Abstract
Supervised classification algorithms are frequently applied to identify landslide-prone areas (i.e. landslide susceptibility maps) or to get insights into the static causes of slope instability. However, the landslide inventory data used to train the underlying models is often affected by a systematic spatial incompleteness (e.g. underrepresentation of movements in woodlands or in remote areas). Thus, the quantity to be modelled (i.e. the response variable) may not perfectly represent the spatial distribution of the phenomena of interest. Literature reveals that the effects of such landslide data biases are often ignored when interpreting data-driven landslide susceptibility models.
This research was built on the basis of landslide data from the province of South Tyrol (7400 km²) that systematically represents damage-causing events and ignores landslides far from infrastructure.

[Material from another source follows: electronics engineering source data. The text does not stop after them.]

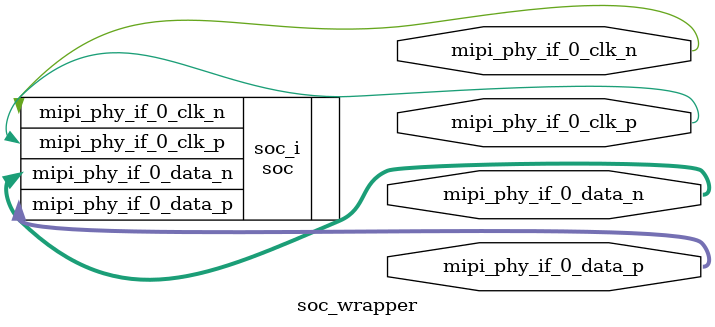
<source format=v>
`timescale 1 ps / 1 ps

module soc_wrapper
   (mipi_phy_if_0_clk_n,
    mipi_phy_if_0_clk_p,
    mipi_phy_if_0_data_n,
    mipi_phy_if_0_data_p);
  output mipi_phy_if_0_clk_n;
  output mipi_phy_if_0_clk_p;
  output [2:0]mipi_phy_if_0_data_n;
  output [2:0]mipi_phy_if_0_data_p;

  wire mipi_phy_if_0_clk_n;
  wire mipi_phy_if_0_clk_p;
  wire [2:0]mipi_phy_if_0_data_n;
  wire [2:0]mipi_phy_if_0_data_p;

  soc soc_i
       (.mipi_phy_if_0_clk_n(mipi_phy_if_0_clk_n),
        .mipi_phy_if_0_clk_p(mipi_phy_if_0_clk_p),
        .mipi_phy_if_0_data_n(mipi_phy_if_0_data_n),
        .mipi_phy_if_0_data_p(mipi_phy_if_0_data_p));
endmodule

</source>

The created models (M1, M2, M3) represent diverse strategies to handle spatially biased landslide data. The goals were to show why geomorphic cause-effect relationships cannot always be deduced from models that exhibit an apparent high predictive performance (M1), to evaluate the usefulness of a bias-correction approach under serious data bias conditions (M2) and to exploit the underlying data bias to map areas affected by damage causing landslides (M3). The models were critically evaluated by means of statistical associations, variable importance ranking, performance and plausibility.
The presented research may offer an alternative perspective on how flaws in available landslide information can be considered in data-driven landslide modelling. It is demonstrated that under common landslide data bias conditions, the focus should not only lie on the actual geomorphic process (landslide susceptibility effects), but also on the respective landslide data context (landslide data collection effects). The findings showed that none of the three models was able to create a useful representation of landslide susceptibility, despite calculated high predictive performances. In most cases, geomorphic causation could not be deduced by interpreting the modelled relationships between landslide inventory data and the environmental factors. The final impact-oriented model (M3) enabled us to identify (temporally independent) damaging landslides with high accuracy. We conclude that despite the availability of increasingly flexible models and automated variable selection techniques, a thorough qualitative investigation of landslide data limitations will remain essential towards meaningful spatial landslide models. An inference of geomorphic causation may be challenging under landslide data bias conditions, even though model performance indicators might suggest a high model quality.